Department of Statistics Seminar
North Carolina State University
presents
Dr. Mayetri Gupta
University of North Carolina
"Statistical Challenges in Discovering Gene Regulatory Modules"
ABSTRACT
Using statistical methods to understand gene regulation is one of the major scientific challenges in the post-genome era. Short segments of DNA, known as transcription factor binding sites (also called motifs) are believed to be instrumental in initiating the process of gene regulation. Hence their identification is important in order to elucidate interactions within the gene regulatory network. In lower organisms, motifs typically are short, repetitive patterns of about 8-20 nucleotides occurring close to the start of a gene. In eukaryotic genomes, motif detection is a challenging problem as motifs tend to be sparsely spread over the genome, weakly conserved, and occur in multi-pattern clusters called regulatory modules.

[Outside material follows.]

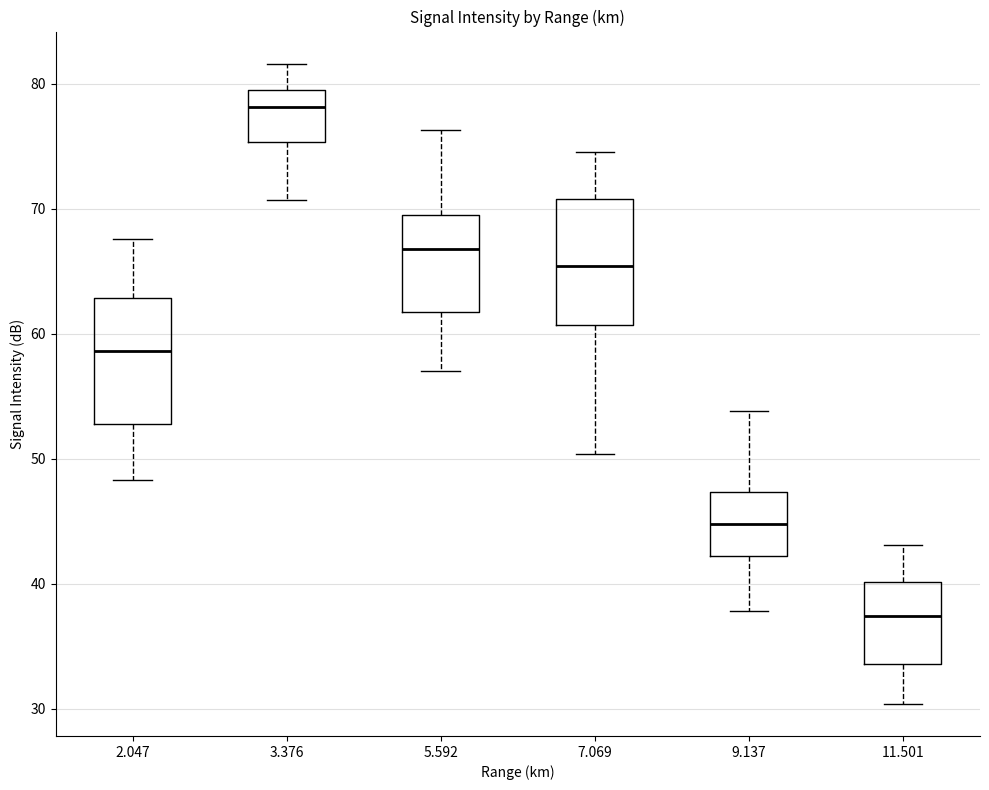

Where does the upper whisker of the box at x = 5.592 end on the y-axis? The values are not printed on the chart, so give them approximately, as read against the axis.

76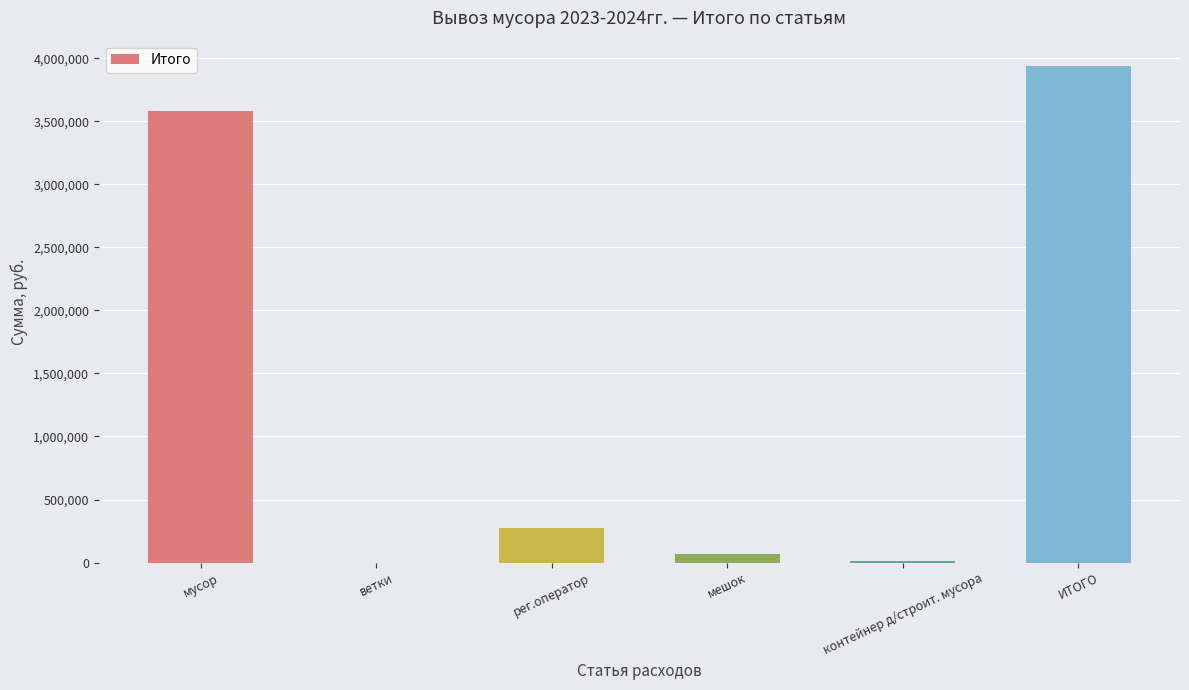

What is the ratio of the value at мусор to the value at ИТОГО?

0.9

In this talk I will describe some of our recent modeling and methodological efforts in the discovery of regulatory modules. First, we introduce a Bayesian hidden Markov model framework for sequences containing binding site clusters, with a Markovian dependence structure for both motif ordering and motif site occurrences. A fast state-space model selection algorithm is formulated, based on evolutionary Monte Carlo (Liang and Wong, 2000) that enables us to detect likely clusters comprising the module. Simultaneously, to estimate parameters of the model, we develop a data augmentation strategy using dynamic programming-like recursions. The performance of this methodology is illustrated by applications to bacterial, fly and human genomes.
(Slides available)
Friday, October, 1, 2004
3:35 - 4:35 pm
206 Cox Hall
Refreshments will be served on the second floor of Dabney Hall (left of Room 222) at 3:00 pm.